**What is expected**: Transcribe all the lines below exactly. Omit the pictures.

**The input**:
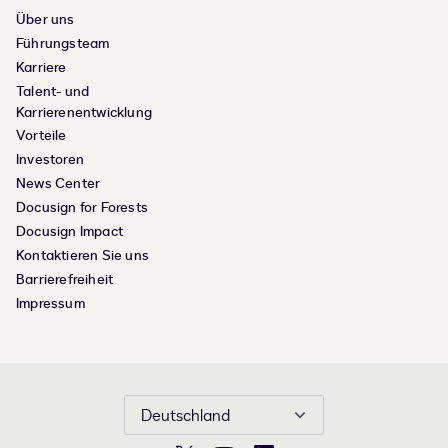
Über uns
Führungsteam
Karriere
Talent- und
Karrierenentwicklung
Vorteile
Investoren
News Center
Docusign for Forests
Docusign Impact
Kontaktieren Sie uns
Barrierefreiheit
Impressum
Deutschland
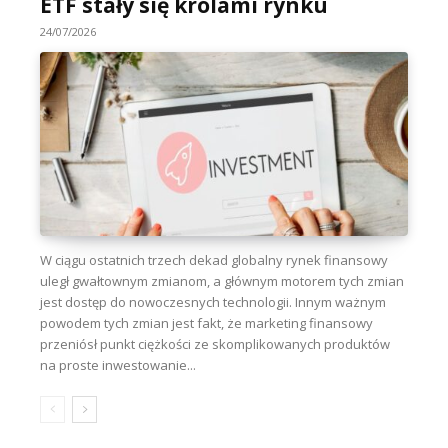
ETF stały się królami rynku
24/07/2026
W ciągu ostatnich trzech dekad globalny rynek finansowy
uległ gwałtownym zmianom, a głównym motorem tych zmian
jest dostęp do nowoczesnych technologii. Innym ważnym
powodem tych zmian jest fakt, że marketing finansowy
przeniósł punkt ciężkości ze skomplikowanych produktów
na proste inwestowanie...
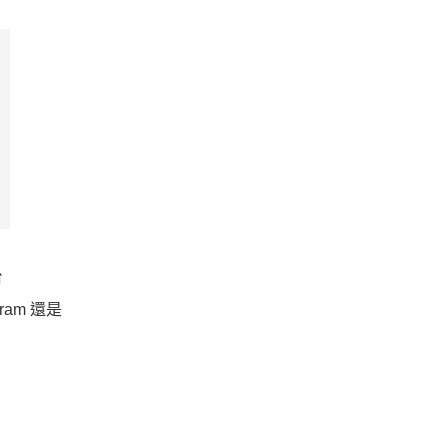
台
ram 還是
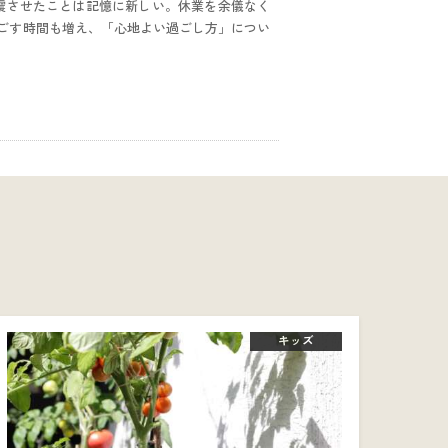
激震させたことは記憶に新しい。休業を余儀なく
ごす時間も増え、「心地よい過ごし方」につい
キッズ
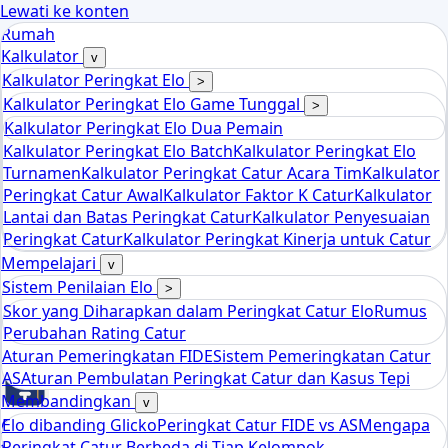
Lewati ke konten
Rumah
Kalkulator
v
Kalkulator Peringkat Elo
>
Kalkulator Peringkat Elo Game Tunggal
>
Kalkulator Peringkat Elo Dua Pemain
Kalkulator Peringkat Elo Batch
Kalkulator Peringkat Elo
Turnamen
Kalkulator Peringkat Catur Acara Tim
Kalkulator
Peringkat Catur Awal
Kalkulator Faktor K Catur
Kalkulator
Lantai dan Batas Peringkat Catur
Kalkulator Penyesuaian
Peringkat Catur
Kalkulator Peringkat Kinerja untuk Catur
Mempelajari
v
Sistem Penilaian Elo
>
Skor yang Diharapkan dalam Peringkat Catur Elo
Rumus
Perubahan Rating Catur
Aturan Pemeringkatan FIDE
Sistem Pemeringkatan Catur
AS
Aturan Pembulatan Peringkat Catur dan Kasus Tepi
Membandingkan
v
Elo dibanding Glicko
Peringkat Catur FIDE vs AS
Mengapa
Chess
Peringkat Catur Berbeda di Tiap Kelompok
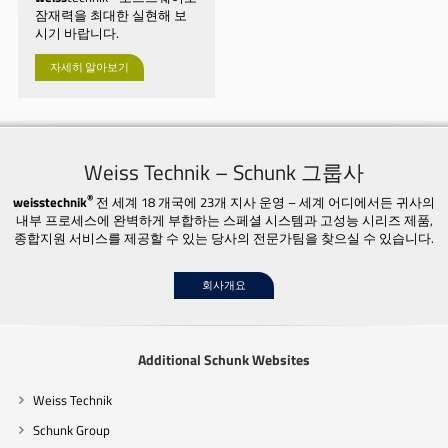
잠재력을 최대한 실현해 보
시기 바랍니다.
자세히 알아보기
Weiss Technik – Schunk 그룹사
®
weisstechnik
전 세계 18 개국에 23개 지사 운영 – 세계 어디에서든 귀사의
내부 프로세스에 완벽하게 부합하는 스페셜 시스템과 고성능 시리즈 제품,
종합지원 서비스를 제공할 수 있는 당사의 전문가팀을 찾으실 수 있습니다.
회사개요
Additional Schunk Websites
Weiss Technik
Schunk Group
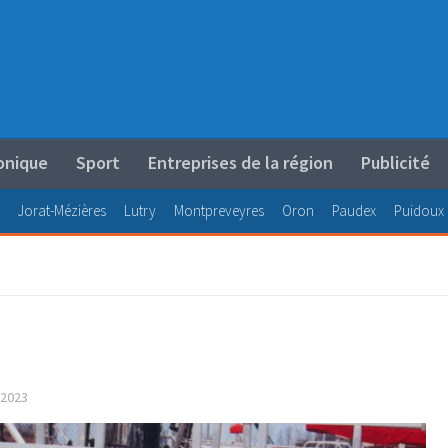
onique
Sport
Entreprises de la région
Publicité
Jorat-Mézières
Lutry
Montpreveyres
Oron
Paudex
Puidoux
2023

**Exercise output**:
Über uns
Führungsteam
Karriere
Talent- und
Karrierenentwicklung
Vorteile
Investoren
News Center
Docusign for Forests
Docusign Impact
Kontaktieren Sie uns
Barrierefreiheit
Impressum
Deutschland
ETF stały się królami rynku
24/07/2026
W ciągu ostatnich trzech dekad globalny rynek finansowy
uległ gwałtownym zmianom, a głównym motorem tych zmian
jest dostęp do nowoczesnych technologii. Innym ważnym
powodem tych zmian jest fakt, że marketing finansowy
przeniósł punkt ciężkości ze skomplikowanych produktów
na proste inwestowanie...
台
ram 還是
激震させたことは記憶に新しい。休業を余儀なく
ごす時間も増え、「心地よい過ごし方」につい
キッズ
Lewati ke konten
Rumah
Kalkulator
v
Kalkulator Peringkat Elo
>
Kalkulator Peringkat Elo Game Tunggal
>
Kalkulator Peringkat Elo Dua Pemain
Kalkulator Peringkat Elo Batch
Kalkulator Peringkat Elo
Turnamen
Kalkulator Peringkat Catur Acara Tim
Kalkulator
Peringkat Catur Awal
Kalkulator Faktor K Catur
Kalkulator
Lantai dan Batas Peringkat Catur
Kalkulator Penyesuaian
Peringkat Catur
Kalkulator Peringkat Kinerja untuk Catur
Mempelajari
v
Sistem Penilaian Elo
>
Skor yang Diharapkan dalam Peringkat Catur Elo
Rumus
Perubahan Rating Catur
Aturan Pemeringkatan FIDE
Sistem Pemeringkatan Catur
AS
Aturan Pembulatan Peringkat Catur dan Kasus Tepi
Membandingkan
v
Elo dibanding Glicko
Peringkat Catur FIDE vs AS
Mengapa
Chess
Peringkat Catur Berbeda di Tiap Kelompok
잠재력을 최대한 실현해 보
시기 바랍니다.
자세히 알아보기
Weiss Technik – Schunk 그룹사
®
weisstechnik
전 세계 18 개국에 23개 지사 운영 – 세계 어디에서든 귀사의
내부 프로세스에 완벽하게 부합하는 스페셜 시스템과 고성능 시리즈 제품,
종합지원 서비스를 제공할 수 있는 당사의 전문가팀을 찾으실 수 있습니다.
회사개요
Additional Schunk Websites
Weiss Technik
Schunk Group
onique
Sport
Entreprises de la région
Publicité
Jorat-Mézières
Lutry
Montpreveyres
Oron
Paudex
Puidoux
2023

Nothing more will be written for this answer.